_WORKING DATA:_

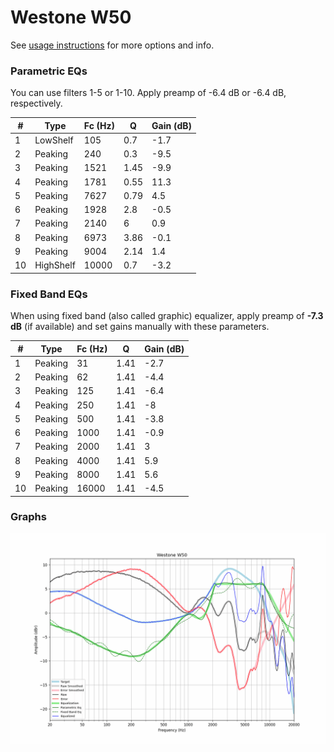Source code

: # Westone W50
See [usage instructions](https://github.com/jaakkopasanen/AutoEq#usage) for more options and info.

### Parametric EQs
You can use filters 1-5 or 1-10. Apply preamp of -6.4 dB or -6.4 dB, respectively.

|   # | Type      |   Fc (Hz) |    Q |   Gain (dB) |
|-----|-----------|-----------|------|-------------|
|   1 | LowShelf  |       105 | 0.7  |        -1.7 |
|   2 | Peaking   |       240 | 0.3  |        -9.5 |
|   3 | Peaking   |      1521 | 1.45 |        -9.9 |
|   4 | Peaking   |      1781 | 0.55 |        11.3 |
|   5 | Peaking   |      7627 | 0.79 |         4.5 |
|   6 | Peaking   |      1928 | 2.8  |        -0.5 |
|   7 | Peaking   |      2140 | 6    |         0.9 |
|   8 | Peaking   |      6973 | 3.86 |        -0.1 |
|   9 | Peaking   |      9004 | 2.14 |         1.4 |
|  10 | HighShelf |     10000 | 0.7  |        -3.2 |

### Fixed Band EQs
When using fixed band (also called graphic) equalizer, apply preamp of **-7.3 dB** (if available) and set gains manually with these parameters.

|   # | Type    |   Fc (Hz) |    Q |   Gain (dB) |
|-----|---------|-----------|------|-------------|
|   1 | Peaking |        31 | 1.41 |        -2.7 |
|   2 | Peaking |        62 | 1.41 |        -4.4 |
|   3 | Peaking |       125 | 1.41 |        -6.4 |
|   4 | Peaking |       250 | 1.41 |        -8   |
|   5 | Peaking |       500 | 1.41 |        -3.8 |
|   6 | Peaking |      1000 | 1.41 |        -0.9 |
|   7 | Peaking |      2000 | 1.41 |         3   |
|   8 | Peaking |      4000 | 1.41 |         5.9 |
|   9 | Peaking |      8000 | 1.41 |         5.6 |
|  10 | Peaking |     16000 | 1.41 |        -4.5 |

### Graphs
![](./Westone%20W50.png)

_WHAT YOU HAVE TO DO:_ In your copy, repeat each record exactly and include no pictures.

_EXERCISE OUTPUT:_
Source code

: # Westone W50
See [usage instructions](https://github.com/jaakkopasanen/AutoEq#usage) for more options and info.

### Parametric EQs
You can use filters 1-5 or 1-10. Apply preamp of -6.4 dB or -6.4 dB, respectively.

|   # | Type      |   Fc (Hz) |    Q |   Gain (dB) |
|-----|-----------|-----------|------|-------------|
|   1 | LowShelf  |       105 | 0.7  |        -1.7 |
|   2 | Peaking   |       240 | 0.3  |        -9.5 |
|   3 | Peaking   |      1521 | 1.45 |        -9.9 |
|   4 | Peaking   |      1781 | 0.55 |        11.3 |
|   5 | Peaking   |      7627 | 0.79 |         4.5 |
|   6 | Peaking   |      1928 | 2.8  |        -0.5 |
|   7 | Peaking   |      2140 | 6    |         0.9 |
|   8 | Peaking   |      6973 | 3.86 |        -0.1 |
|   9 | Peaking   |      9004 | 2.14 |         1.4 |
|  10 | HighShelf |     10000 | 0.7  |        -3.2 |

### Fixed Band EQs
When using fixed band (also called graphic) equalizer, apply preamp of **-7.3 dB** (if available) and set gains manually with these parameters.

|   # | Type    |   Fc (Hz) |    Q |   Gain (dB) |
|-----|---------|-----------|------|-------------|
|   1 | Peaking |        31 | 1.41 |        -2.7 |
|   2 | Peaking |        62 | 1.41 |        -4.4 |
|   3 | Peaking |       125 | 1.41 |        -6.4 |
|   4 | Peaking |       250 | 1.41 |        -8   |
|   5 | Peaking |       500 | 1.41 |        -3.8 |
|   6 | Peaking |      1000 | 1.41 |        -0.9 |
|   7 | Peaking |      2000 | 1.41 |         3   |
|   8 | Peaking |      4000 | 1.41 |         5.9 |
|   9 | Peaking |      8000 | 1.41 |         5.6 |
|  10 | Peaking |     16000 | 1.41 |        -4.5 |

### Graphs
![](./Westone%20W50.png)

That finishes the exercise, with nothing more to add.